So this week I did a lot of baking. I was a little stressed out this week, baking makes me feel better. It's a new thing.
Summer Squash has been on sale for a crazy deal at the farmer's market this week. Since I had such good luck with my squash bread I decided to try squash brownies.
But I wanted them to be a little healthier, particularly since I was covering them with frosting. So I used apple sauce instead of oil and subbed out half the flour for whole wheat flour.

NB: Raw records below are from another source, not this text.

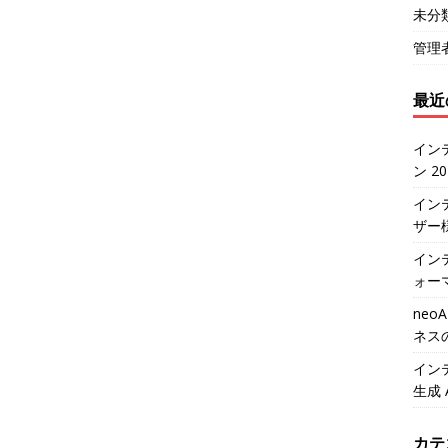
未分
管理
最近
イン
ン 2
イン
ザー
インテ
ォー
neo
ネス
イン
生成 
カテ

I made two versions of this this week, one with regular refined white sugar and one with coconut sugar. My husband said her preferred the white sugar the palm sugar made it "too earthy tasting." So we are going with the basic, white, dollar store sugar recipe.
What you'll need:
1/2 cup unsweetened apple sauce
1 1/2 cups white sugar
2 tsp vanilla extract
1 cup unbleached all-purpose flour
1 cup whole wheat flour
1/2 cup unsweetened cocoa powder
1 1/2 teaspoons baking soda
2 cups shredded summer squash (or zucchini) I used some I had shredded and previously frozen
6 tablespoons unsweetened cocoa powder
1/4 cup butter
2 cups confectioners' sugar
1/4 cup milk
1/2 teaspoon vanilla extract
Preheat your oven to 375 and have your greased pan ready.
In a bowl combine your apples sauce, sugar and vanilla. Add in your flour slowly and then add your squash and mix. The mix will look really dry. I assure you nothing is left out. You can add a couple more tablespoons apples sauce or water to thin it out if you want, but you don't need to.
Place the mix in your pan and bake for 20 minutes until they pass the knife test.
In a separate clean bowl whisk your cocoa and confectioner's sugar, add in your butter and milk and vanilla and continue to whisk.
Once the brownies are cooled cover with frosting and let set for 30 minutes.